Cette fois-ci, vous allez vous retrouvez dans des postures assises.

Exercice 1

En premier lieu, prenez une position assise au sol, sur un espace aplati avec les jambes pliées, maintenez-les devant vous. Après cela, déplacez la jambe droite par le dessus de l’autre (jambe gauche), et gardez-la pliée. Positionnez le bras droit un peu à l’arrière de votre corps, pliez le bras gauche et placez le coude gauche contre le genou droit. Finalement, faites tourner votre tête et votre corps vers la direction droite légèrement et gardez cette posture pendant 30 secondes. Reprenez les mêmes postures une à deux fois et inter-changez le rôle de chaque jambe.

Exercice 2

Vous aurez besoin d’une chaise pour exécuter cette position.
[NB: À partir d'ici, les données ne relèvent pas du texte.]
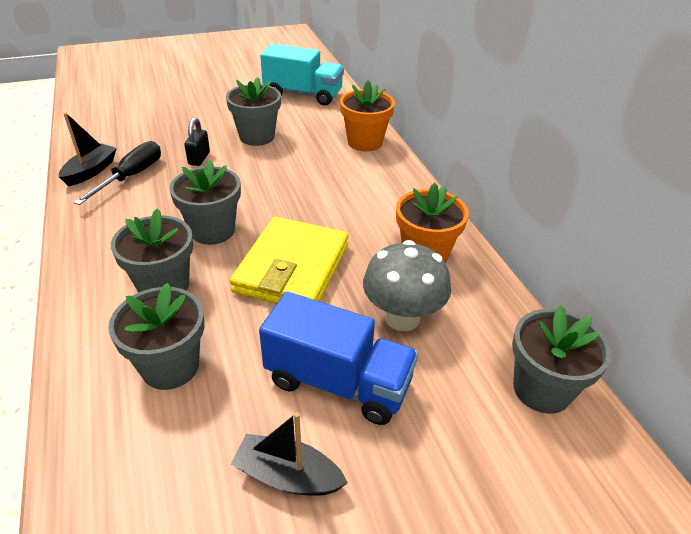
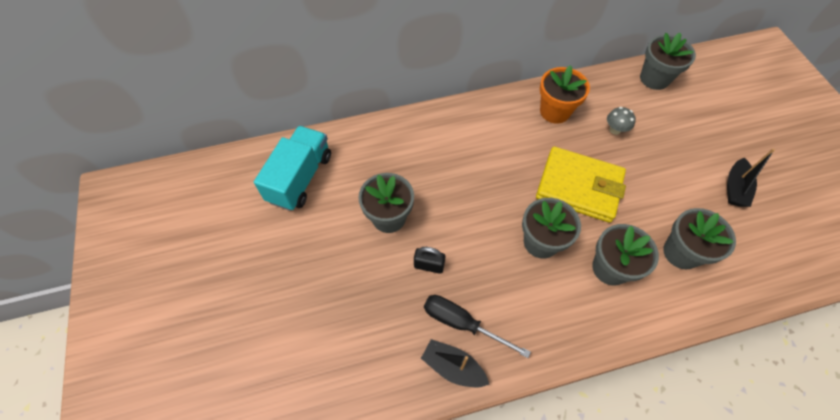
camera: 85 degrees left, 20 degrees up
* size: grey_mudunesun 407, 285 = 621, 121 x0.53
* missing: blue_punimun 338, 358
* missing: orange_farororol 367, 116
Vous devez vous asseoir sur la chaise, puis placez la cheville gauche sur l’autre genou, comme indiquée sur l’image. Par la suite, faites pencher votre corps vers l’avant, maintenez votre dos bien droit et ne le courbez surtout pas. Restez sur cette même posture pendant une durée de 10 secondes. Intervertissez les deux jambes et reprenez la position cinq fois.

Session 3

Vous allez rester debout durant cette dernière position.

Exercice 1

Mettez tout d’abord votre pied sur une haute surface et gardez la jambe droite. Puis, vous devez atteindre le bout des orteils et étendez la jambe délicatement, n’arrêtez pas jusqu’à ce que vous ressentez une endurance au niveau de la cuisse. Maintenez cette posture durant 30 secondes, ne soulevez pas la cuisse de la jambe en position élevée. Cette posture est à reprendre deux à trois fois et échangez le rôle de chacune des jambes.

Exercice 2

Afin d’appliquer cette dernière position, fléchissez la jambe gauche en le mettant sur un espace élevé, puis exécutez un pas vers l’arrière avec la jambe droite. Faites un légère étirement en avant, atteignez le plus proche possible le reste du corps à la jambe pliée et élevée. Inspirez et expirez régulièrement tout au long de cette exercice, maintenez cette posture durant un intervalle de 15 à 30 secondes. En interférant le rôle des deux jambes, l’exercice est à reprendre une à deux fois.

Avertissements :

Ces exercices sont fortement prohibés pour les femmes en période de maternité.

Si après avoir appliqué les exercices, la douleur sciatique subsiste, consultez un expert sur la pathologie en question.